• **Listed records**:
- - -

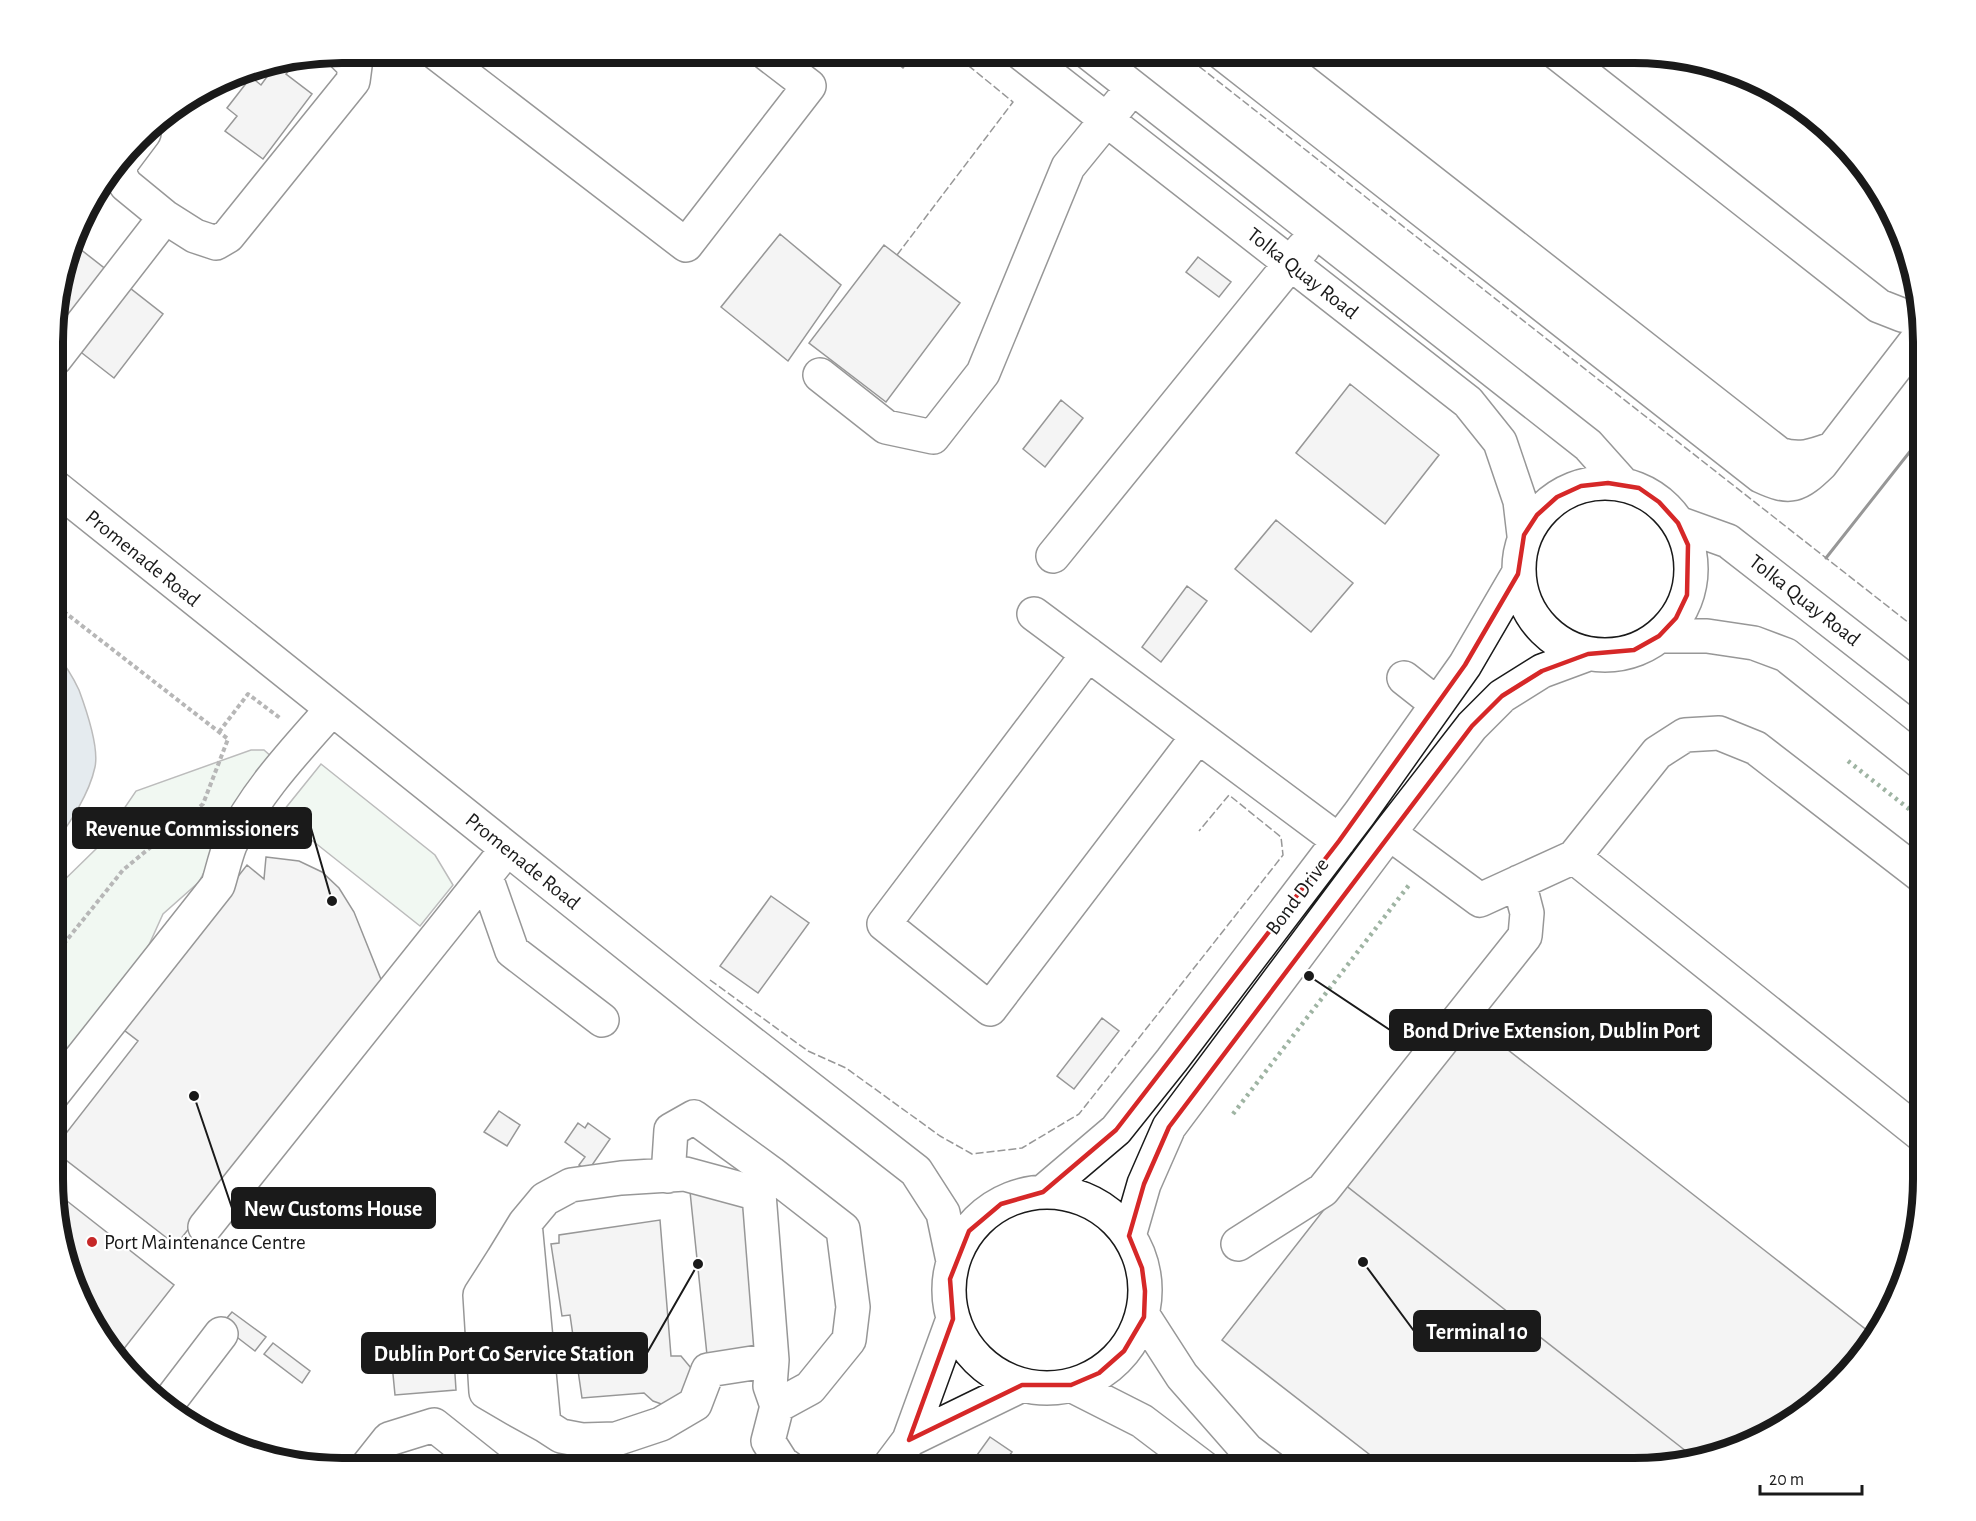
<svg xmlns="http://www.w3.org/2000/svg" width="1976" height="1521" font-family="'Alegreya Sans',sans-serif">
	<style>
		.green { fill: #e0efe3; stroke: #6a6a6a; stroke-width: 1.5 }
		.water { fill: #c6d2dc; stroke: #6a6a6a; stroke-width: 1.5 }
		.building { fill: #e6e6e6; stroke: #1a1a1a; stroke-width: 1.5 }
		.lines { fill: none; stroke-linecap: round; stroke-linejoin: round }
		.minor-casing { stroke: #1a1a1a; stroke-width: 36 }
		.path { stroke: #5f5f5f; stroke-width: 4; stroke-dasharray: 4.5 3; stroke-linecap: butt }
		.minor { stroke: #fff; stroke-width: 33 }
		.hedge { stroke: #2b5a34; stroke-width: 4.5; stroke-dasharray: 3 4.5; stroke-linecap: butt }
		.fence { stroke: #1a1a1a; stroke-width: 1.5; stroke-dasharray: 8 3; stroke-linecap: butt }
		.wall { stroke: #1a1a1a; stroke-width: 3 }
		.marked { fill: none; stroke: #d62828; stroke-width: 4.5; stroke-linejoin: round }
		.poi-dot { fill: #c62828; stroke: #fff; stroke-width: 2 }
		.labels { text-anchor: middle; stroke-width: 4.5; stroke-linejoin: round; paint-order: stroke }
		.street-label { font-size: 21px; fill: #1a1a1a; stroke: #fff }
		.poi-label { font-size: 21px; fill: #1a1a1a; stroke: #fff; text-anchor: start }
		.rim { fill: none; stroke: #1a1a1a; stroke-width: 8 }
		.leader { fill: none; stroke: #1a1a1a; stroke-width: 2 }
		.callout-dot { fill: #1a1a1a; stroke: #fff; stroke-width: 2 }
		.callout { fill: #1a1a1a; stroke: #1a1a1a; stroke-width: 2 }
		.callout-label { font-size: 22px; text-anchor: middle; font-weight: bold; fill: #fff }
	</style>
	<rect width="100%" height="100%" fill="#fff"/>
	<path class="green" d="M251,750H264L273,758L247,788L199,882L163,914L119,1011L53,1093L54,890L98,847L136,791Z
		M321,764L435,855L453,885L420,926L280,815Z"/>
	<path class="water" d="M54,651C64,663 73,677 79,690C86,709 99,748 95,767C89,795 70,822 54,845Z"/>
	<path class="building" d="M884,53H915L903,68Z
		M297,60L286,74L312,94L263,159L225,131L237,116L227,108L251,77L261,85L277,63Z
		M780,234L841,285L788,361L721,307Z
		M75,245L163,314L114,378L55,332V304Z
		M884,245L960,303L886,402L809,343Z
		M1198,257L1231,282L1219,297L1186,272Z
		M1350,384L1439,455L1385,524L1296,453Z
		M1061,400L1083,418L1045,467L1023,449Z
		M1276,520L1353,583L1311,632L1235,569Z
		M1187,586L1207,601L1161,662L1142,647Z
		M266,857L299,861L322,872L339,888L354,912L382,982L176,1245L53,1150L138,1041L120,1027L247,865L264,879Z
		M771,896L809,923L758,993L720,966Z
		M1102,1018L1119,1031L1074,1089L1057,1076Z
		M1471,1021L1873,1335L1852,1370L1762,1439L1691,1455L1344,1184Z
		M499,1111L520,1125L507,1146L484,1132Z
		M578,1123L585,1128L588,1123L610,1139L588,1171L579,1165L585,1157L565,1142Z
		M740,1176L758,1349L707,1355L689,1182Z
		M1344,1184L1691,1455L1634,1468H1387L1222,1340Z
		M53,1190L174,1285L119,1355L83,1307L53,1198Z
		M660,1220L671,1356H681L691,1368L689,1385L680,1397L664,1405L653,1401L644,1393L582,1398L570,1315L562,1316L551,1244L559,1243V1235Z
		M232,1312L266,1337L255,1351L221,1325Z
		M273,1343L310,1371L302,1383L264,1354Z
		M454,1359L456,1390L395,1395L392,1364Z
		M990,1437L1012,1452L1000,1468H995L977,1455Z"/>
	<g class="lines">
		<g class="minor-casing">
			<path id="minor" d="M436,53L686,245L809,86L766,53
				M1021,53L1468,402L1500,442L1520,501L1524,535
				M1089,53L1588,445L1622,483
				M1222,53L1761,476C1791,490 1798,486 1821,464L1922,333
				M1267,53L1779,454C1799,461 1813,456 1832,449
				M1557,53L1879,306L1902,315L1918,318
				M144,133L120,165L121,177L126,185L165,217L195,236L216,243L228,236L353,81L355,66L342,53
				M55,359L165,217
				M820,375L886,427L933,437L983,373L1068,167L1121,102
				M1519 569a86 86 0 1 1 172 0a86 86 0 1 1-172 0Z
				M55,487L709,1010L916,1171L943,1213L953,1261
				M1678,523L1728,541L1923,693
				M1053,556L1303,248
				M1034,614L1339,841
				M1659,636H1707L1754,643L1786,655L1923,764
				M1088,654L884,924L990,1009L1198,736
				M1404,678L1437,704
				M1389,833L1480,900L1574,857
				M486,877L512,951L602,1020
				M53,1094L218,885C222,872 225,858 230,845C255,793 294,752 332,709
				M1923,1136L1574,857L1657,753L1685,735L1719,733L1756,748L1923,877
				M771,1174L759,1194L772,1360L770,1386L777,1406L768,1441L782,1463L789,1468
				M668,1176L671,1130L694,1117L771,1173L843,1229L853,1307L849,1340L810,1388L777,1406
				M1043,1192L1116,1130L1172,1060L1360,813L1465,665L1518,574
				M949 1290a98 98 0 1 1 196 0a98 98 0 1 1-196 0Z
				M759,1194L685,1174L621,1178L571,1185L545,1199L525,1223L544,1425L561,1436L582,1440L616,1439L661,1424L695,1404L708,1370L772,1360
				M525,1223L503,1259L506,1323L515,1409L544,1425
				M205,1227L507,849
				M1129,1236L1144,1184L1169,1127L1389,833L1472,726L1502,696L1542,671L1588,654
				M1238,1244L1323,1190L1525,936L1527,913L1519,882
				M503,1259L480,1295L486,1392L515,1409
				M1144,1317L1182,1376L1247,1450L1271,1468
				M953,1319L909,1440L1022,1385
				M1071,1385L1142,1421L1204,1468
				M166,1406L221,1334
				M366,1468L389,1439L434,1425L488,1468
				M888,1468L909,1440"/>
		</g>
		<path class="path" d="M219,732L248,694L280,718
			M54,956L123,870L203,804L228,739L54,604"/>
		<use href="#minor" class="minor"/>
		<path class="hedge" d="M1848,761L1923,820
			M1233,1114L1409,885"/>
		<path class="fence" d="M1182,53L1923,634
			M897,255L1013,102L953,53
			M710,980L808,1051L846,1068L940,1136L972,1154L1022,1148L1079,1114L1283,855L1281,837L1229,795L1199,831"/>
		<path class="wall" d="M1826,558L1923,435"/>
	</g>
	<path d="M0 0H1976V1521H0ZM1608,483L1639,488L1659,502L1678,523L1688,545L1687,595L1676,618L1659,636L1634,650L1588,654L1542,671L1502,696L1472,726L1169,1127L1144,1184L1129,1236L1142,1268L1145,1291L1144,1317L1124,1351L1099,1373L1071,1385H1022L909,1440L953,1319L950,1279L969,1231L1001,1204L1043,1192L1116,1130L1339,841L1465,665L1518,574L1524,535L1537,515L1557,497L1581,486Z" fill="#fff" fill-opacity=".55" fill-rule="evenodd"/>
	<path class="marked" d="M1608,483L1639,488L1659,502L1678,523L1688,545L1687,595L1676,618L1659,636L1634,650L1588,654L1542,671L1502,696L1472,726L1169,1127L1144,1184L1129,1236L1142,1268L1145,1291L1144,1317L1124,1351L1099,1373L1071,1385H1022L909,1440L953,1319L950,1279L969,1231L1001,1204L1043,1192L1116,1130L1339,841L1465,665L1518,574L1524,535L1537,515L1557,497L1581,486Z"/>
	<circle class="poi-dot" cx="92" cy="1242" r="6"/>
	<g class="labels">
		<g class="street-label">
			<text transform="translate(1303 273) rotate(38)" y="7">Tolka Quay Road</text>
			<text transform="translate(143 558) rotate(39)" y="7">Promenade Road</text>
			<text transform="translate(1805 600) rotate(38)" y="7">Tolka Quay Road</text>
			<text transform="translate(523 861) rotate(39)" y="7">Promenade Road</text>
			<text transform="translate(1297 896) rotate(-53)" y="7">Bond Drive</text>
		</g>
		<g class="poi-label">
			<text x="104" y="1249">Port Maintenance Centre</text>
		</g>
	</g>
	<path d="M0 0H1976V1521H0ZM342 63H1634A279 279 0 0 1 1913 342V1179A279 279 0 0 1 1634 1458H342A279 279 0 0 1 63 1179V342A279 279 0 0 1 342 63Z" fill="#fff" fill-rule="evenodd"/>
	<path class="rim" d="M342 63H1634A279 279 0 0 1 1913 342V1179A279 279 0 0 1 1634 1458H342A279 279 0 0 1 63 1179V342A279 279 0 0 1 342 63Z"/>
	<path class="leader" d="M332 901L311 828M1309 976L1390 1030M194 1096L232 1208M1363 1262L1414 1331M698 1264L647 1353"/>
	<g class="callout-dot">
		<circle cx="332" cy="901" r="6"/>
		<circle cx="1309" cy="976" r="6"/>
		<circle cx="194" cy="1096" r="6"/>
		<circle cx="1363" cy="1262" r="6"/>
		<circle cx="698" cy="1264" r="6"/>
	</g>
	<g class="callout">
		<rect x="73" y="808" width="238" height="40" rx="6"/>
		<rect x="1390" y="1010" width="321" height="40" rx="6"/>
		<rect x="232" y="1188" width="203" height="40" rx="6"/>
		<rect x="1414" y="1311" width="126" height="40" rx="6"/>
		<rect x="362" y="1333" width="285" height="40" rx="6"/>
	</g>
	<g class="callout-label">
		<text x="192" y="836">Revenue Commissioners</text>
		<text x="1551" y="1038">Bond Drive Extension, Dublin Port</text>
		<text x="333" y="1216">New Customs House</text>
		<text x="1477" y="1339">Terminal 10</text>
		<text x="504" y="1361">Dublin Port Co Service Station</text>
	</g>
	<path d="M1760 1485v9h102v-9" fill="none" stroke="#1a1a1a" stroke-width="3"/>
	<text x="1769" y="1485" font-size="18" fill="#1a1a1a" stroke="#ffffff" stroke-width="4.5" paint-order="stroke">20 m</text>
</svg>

- - -

• **Directions**: Look for the word "lines" in the data, then return every line that contains it.

• **Response below**:
		.lines { fill: none; stroke-linecap: round; stroke-linejoin: round }
	<g class="lines">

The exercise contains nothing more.